The sixth South EU Summit: Southern leaders unite for a more unified EU

All in all, now more than ever, it is increasingly more important to work towards a compromise if the EU project is to blossom


By Neil Portelli

Neil Portelli is Director of EU Policy & Legislation at MEUSAC

Tomorrow (Friday), two weeks after the European Parliament elections and a few days prior to the European Council meeting,  Southern Europe’s heads of state will be gathering in Malta for the sixth South EU Summit.

The summit, first piloted in Athens back in September 2016, brings together the heads of France, Italy, Spain, Portugal, Greece, Cyprus and Malta.

Representing roughly 40% of the European Union’s population along with half of its coastline, the summit has evolved into a continued gathering among Southern European leaders engaging in discussions aimed at bringing the best out of similarities across the Southern Member States to present a united front on various objectives.

This is also done in the context of the informal gathering held in Romania which saw the signing of the Sibiu Declaration, setting the stage for a more united Europe committed to safeguarding democracy.

The last South EU Summit was held in Cyprus in January this year, and discussed issues such as Brexit, migration, economic growth and climate change, many of which are still outstanding issues.

So what should we be expecting from the upcoming Summit to be held in Valletta?

EU Parliament election results have been mixed with eurosceptic parties doing very well in some Member States while being heavily defeated in others.

While failing to win enough seats to paralyse EU politics, such parties now still have enough presence to make a difference and potentially thwart pro-European party plans.

All in all, now more than ever, it is increasingly more important to work towards a compromise if the EU project is to blossom.

A number of top EU jobs are now up for grabs with the outgoing Parliament having already picked their preferred candidates for the leadership of the Commission.

The two top picks are conservative German Manfred Weber and Dutch socialist Frans Timmermans.
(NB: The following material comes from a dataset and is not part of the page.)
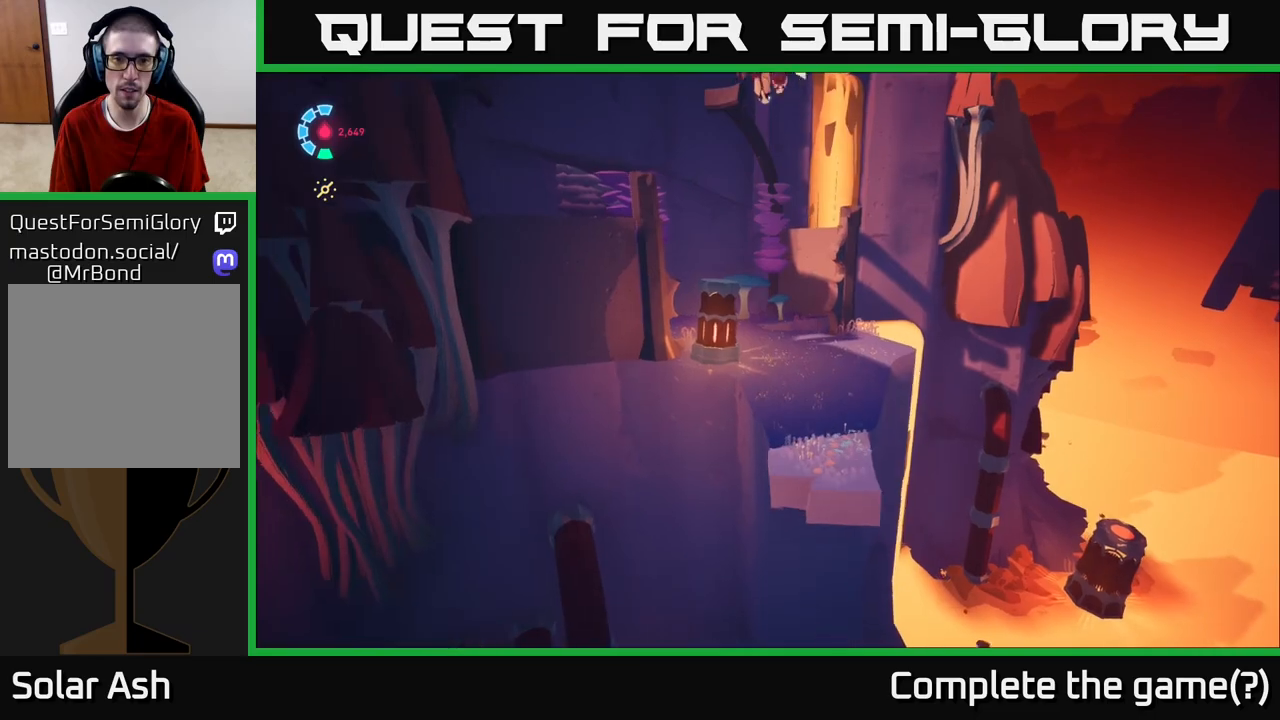
{"buttons": [], "left_stick": "up-right", "right_stick": "center", "events": [[50, "L2", "up"], [233, "left_stick", "up-right"]]}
To that end, it is probable that the Summit will see the Southern European states work together to develop a unified stance on who will take the post of Commissioner, along with other top posts.

A potential unified stance in relation to the Multi-Annual Financial Framework  (MFF) 2021-2027 will also probably be considered.

With negotiations on this front still ongoing and already behind in terms of schedule, such models for future growth will most probably be discussed in further detail so as to maximise potential for future growth in the Southern region.

With Brexit edging closer, it is estimated that Britain’s departure from the Union will generate a hole in the EU budget equivalent to €10 billion annually.

However, new policy priorities such as migration, security, climate change and innovation require the EU to do, and spend more.

To bridge this gap, EU Member States must decide whether to raise contributions, cut funding of existing policies, increase the Union’s own resources by means of additional contributions, or strike a combination of the three.

This summit is crucial in the sense that it is very much linked to decisions that will help shape the EU in the coming years. Its ultimate objective should be to contribute towards uniting and strengthening the EU in the midst of the upcoming challenges Europe will be facing.